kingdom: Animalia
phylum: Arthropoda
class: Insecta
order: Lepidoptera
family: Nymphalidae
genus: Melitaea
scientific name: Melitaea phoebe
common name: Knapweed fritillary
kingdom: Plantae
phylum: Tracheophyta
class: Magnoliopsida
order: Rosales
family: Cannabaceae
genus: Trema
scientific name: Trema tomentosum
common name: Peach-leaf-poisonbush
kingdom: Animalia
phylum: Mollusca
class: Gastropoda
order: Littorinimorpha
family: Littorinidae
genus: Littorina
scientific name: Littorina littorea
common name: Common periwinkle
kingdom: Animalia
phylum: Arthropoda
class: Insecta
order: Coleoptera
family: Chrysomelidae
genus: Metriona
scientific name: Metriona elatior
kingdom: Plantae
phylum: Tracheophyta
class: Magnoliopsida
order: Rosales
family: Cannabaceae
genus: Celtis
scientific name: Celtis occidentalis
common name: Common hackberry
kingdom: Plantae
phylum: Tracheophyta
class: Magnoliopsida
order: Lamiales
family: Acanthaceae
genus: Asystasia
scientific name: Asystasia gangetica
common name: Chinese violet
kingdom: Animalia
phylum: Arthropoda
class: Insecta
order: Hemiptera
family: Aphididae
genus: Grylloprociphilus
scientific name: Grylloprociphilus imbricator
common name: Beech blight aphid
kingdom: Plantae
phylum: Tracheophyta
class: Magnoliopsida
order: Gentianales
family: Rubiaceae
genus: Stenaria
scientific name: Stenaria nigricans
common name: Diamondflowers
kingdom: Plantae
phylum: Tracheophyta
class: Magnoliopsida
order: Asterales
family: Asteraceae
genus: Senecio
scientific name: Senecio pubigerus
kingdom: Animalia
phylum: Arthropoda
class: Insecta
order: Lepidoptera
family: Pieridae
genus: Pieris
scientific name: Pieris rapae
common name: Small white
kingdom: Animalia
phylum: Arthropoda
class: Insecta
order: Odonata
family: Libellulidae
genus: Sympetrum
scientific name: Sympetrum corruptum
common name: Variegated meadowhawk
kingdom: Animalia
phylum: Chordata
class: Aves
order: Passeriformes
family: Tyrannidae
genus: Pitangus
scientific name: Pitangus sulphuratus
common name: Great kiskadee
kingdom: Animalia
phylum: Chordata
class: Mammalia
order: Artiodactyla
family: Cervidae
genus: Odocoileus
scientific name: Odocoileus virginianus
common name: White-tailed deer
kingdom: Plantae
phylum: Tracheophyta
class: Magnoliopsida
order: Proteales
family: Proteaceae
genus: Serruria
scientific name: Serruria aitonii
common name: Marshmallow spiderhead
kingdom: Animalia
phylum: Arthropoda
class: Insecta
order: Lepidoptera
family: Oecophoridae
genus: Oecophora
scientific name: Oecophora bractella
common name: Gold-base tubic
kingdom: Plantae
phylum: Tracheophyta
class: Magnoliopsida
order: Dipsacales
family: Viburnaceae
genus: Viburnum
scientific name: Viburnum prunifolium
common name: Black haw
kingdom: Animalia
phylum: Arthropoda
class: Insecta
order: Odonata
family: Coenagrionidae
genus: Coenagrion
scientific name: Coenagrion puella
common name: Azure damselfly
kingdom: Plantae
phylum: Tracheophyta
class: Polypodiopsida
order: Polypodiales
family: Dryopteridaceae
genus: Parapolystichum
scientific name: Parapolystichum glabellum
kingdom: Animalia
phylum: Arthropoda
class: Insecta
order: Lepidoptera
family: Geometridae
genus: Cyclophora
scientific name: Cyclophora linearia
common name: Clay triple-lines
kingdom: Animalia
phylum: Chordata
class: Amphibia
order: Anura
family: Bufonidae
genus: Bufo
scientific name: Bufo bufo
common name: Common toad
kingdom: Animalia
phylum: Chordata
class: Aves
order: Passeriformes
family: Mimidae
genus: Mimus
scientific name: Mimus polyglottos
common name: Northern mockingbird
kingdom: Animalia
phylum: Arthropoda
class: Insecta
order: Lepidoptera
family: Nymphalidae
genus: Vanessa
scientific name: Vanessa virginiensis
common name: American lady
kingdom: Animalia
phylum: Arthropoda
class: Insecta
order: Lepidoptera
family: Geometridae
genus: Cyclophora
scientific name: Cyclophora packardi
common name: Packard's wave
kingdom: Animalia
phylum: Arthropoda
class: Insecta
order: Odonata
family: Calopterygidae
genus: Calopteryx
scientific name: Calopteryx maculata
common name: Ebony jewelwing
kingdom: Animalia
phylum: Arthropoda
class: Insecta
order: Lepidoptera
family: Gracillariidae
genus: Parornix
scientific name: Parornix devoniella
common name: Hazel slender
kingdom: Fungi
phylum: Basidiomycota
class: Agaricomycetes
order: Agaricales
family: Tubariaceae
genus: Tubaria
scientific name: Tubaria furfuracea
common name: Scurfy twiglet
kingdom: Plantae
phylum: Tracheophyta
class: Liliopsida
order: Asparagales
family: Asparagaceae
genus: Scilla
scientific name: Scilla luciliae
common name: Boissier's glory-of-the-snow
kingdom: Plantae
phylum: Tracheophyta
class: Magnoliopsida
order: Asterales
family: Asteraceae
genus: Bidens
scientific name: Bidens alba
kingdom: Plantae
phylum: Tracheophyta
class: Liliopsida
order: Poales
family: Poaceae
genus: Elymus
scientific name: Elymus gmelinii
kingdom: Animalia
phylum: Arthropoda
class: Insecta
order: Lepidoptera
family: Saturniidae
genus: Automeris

+++

Exercise objective => Please pull out every line of the records that contains the word "Cyclophora" and list those lines.

Right answer =>
genus: Cyclophora
scientific name: Cyclophora linearia
genus: Cyclophora
scientific name: Cyclophora packardi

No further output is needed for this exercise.